Stolon uses etcd or consul as a main storage for cluster state.
git clone https://github.com/lwolf/stolon-chart cd stolon-chart helm install ./stolon
During install, a few things will happen. First of all 3 node etcd cluster will be created using statefulset. Stolon-proxy and stolon-sentinel will also be deployed. Singe time job for cluster initialisation will wait until etcd cluster became available.
The chart will also create 2 services:
- stolon-proxy - service from official example. It always points to the current master and should be used for writes.
- stolon-keeper - Stolon itself do not currently provide any solution for balancing reads. But Kubernetes services can handle it. for us. This one will balance reads between all keeper pods.
After everything will be in the RUNNING state we can try to connect.
We can deploy services with type NodePort for simplify connection. Use separate terminals to connect to the master and slave services. During this post, I will assume that stolon-proxy service (RW) is exposed to port 30543 and stolon-keeper service (RO) is exposed to 30544
Connect to the master and create test table
psql --host <IP> --port 30543 postgres -U stolon -W postgres=# create table test (id int primary key not null, value text not null); CREATE TABLE postgres=# insert into test values (1, 'value1'); INSERT 0 1 postgres=# select * from test; id | value ----+-------- 1 | value1 (1 row)

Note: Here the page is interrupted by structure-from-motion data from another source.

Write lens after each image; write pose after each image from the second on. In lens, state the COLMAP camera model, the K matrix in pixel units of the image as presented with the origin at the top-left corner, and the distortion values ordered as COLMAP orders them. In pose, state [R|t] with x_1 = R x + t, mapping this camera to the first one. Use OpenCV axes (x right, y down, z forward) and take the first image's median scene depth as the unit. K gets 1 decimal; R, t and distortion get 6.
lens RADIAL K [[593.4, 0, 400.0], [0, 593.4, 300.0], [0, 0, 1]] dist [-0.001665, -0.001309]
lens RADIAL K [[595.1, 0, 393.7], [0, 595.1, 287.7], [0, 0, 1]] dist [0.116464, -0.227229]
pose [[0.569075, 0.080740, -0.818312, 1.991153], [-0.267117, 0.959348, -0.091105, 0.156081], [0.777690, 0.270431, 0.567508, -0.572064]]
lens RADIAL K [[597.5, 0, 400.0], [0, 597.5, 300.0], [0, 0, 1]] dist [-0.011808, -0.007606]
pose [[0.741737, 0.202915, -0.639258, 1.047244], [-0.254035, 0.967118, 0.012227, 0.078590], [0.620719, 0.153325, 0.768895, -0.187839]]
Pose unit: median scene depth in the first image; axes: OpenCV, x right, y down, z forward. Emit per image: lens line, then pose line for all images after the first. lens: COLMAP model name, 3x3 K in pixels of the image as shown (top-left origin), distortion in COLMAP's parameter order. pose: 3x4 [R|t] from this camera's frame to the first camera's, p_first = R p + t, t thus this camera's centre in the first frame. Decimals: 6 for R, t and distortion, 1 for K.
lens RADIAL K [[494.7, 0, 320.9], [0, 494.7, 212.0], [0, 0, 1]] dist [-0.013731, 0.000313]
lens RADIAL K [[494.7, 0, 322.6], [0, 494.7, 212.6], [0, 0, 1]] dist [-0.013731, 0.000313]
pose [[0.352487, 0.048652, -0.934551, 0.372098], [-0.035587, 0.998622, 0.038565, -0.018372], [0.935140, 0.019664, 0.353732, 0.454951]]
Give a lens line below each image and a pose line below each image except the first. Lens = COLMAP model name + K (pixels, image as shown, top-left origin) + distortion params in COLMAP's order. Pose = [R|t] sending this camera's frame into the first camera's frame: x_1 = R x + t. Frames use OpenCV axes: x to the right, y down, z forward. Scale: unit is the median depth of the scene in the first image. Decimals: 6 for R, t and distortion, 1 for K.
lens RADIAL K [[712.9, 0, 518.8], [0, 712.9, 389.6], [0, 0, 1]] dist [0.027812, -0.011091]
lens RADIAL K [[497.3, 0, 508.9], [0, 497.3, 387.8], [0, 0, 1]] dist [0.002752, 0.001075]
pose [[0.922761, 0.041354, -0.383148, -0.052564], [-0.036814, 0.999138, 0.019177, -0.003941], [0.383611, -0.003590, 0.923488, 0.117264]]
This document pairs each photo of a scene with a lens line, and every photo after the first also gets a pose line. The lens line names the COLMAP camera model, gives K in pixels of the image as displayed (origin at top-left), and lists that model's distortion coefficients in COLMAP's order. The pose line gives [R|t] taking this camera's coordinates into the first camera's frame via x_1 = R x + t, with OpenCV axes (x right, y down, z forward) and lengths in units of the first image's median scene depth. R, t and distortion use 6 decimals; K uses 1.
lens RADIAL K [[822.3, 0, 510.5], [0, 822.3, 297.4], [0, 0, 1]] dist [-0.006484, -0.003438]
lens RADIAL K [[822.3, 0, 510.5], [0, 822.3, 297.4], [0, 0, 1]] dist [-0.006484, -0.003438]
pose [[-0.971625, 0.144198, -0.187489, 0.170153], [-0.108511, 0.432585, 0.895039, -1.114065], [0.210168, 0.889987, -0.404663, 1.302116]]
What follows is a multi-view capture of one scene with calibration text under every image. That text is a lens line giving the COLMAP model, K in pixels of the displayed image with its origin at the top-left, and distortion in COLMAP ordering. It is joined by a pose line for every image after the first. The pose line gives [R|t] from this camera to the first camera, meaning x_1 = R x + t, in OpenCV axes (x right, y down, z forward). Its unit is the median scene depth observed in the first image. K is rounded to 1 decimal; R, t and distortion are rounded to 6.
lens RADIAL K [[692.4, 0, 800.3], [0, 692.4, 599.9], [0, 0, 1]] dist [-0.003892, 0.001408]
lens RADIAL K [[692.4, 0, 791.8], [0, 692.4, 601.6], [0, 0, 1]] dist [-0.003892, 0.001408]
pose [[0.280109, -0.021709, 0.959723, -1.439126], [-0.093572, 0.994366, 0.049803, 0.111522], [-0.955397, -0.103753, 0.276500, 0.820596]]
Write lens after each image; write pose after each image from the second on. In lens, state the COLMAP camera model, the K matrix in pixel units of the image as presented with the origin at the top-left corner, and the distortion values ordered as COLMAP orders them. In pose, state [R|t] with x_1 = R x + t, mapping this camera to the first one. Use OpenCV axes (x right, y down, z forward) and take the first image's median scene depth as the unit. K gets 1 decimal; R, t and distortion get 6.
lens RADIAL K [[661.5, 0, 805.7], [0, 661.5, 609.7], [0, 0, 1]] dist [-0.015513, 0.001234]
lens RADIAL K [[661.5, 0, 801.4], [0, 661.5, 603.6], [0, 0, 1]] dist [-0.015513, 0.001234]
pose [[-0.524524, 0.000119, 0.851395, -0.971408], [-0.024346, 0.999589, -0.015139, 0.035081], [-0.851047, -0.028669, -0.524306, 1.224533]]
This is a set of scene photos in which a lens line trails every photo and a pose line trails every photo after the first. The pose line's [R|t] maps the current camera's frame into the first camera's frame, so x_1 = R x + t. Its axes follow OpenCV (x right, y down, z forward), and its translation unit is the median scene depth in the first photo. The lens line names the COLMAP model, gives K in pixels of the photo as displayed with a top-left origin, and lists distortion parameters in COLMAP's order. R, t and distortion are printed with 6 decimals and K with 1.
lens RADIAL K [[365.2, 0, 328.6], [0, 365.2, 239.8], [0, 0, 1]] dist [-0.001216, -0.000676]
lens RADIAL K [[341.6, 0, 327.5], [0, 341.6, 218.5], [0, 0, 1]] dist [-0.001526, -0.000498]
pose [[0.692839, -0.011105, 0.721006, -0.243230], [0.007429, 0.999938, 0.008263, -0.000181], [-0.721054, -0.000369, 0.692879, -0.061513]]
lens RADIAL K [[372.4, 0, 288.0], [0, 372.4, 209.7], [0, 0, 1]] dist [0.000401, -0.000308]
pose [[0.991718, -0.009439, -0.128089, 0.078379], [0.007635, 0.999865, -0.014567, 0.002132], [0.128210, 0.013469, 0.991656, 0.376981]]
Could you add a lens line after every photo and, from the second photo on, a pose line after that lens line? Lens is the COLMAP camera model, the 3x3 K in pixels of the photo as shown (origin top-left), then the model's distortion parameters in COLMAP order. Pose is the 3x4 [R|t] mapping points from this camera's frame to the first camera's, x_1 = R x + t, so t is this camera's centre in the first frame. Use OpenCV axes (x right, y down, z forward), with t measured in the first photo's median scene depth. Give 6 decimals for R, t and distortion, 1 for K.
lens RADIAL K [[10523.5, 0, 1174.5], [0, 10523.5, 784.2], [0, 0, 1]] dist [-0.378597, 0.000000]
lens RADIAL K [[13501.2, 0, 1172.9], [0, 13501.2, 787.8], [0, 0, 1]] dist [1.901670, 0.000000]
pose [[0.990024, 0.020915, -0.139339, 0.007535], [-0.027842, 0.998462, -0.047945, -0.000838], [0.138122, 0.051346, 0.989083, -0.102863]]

Connect to the slave and check the data. You can try to write something to make sure that requests are handled by slave.
psql --host <IP> --port 30544 postgres -U stolon -W postgres=# select * from test; id | value ----+-------- 1 | value1 (1 row)
After everything works, let’s test the failover.
1. Simulate master death
This case is covered in the statefullset example in the official repository. In short to simulate death of the master we need to kill statefulset and then delete the current master pod. Statefulset needs to be deleted since otherwise, it will recreate pod before the sentinel notice that it’s dead.
kubectl delete statefulset stolon-keeper --cascade=false kubectl delete pod stolon-keeper-0
After this, we can see in the sentinel logs that new master was successfully elected.
no keeper info available db=cb96f42d keeper=keeper0 no keeper info available db=cb96f42d keeper=keeper0 master db is failed db=cb96f42d keeper=keeper0 trying to find a standby to replace failed master electing db as the new master db=087ce88a keeper=keeper1
Now if we redo the previous command in both psql sessions we should see something like this.
postgres=# select * from test; server closed the connection unexpectedly This probably means the server terminated abnormally before or while processing the request. The connection to the server was lost. Attempting reset: Succeeded. postgres=# select * from test; id | value ----+-------- 1 | value1 (1 row)
Kubernetes service will remove failed pods and balance requests only between live pods. So, new read sessions will be routed to healthy pods.
Afterward we need to recreate our statefulset. The easiest way to do it is by upgrading deployed helm chart.
helm ls NAME REVISION UPDATED STATUS CHART NAMESPACE factual-crocodile 1 Sat Feb 18 15:42:50 2017 DEPLOYED stolon-0.1.0 default helm upgrade factual-crocodile .
2. Simulate random pods death with chaoskube
Another good way to test the resilience of the cluster is to use chaoskube. Chaoskube is a small service which periodically kills random pods in the cluster.
It also could be deployed using helm charts.
helm install --set labels="release=factual-crocodile,component!=factual-crocodine-etcd" --set interval=5m stable/chaoskube
This will run chaoskube which will delete one pod every five minutes. It will select pods with label
release=factual-crocodile , but will ignore etcd pods.
After few hours of such testing my cluster was still consistent and worked pretty stable.
I’m still trying stolon on my staging servers. But I’m pretty happy with it so far. It really feels like a cloud native service. Easily scalable and with good automatic failover.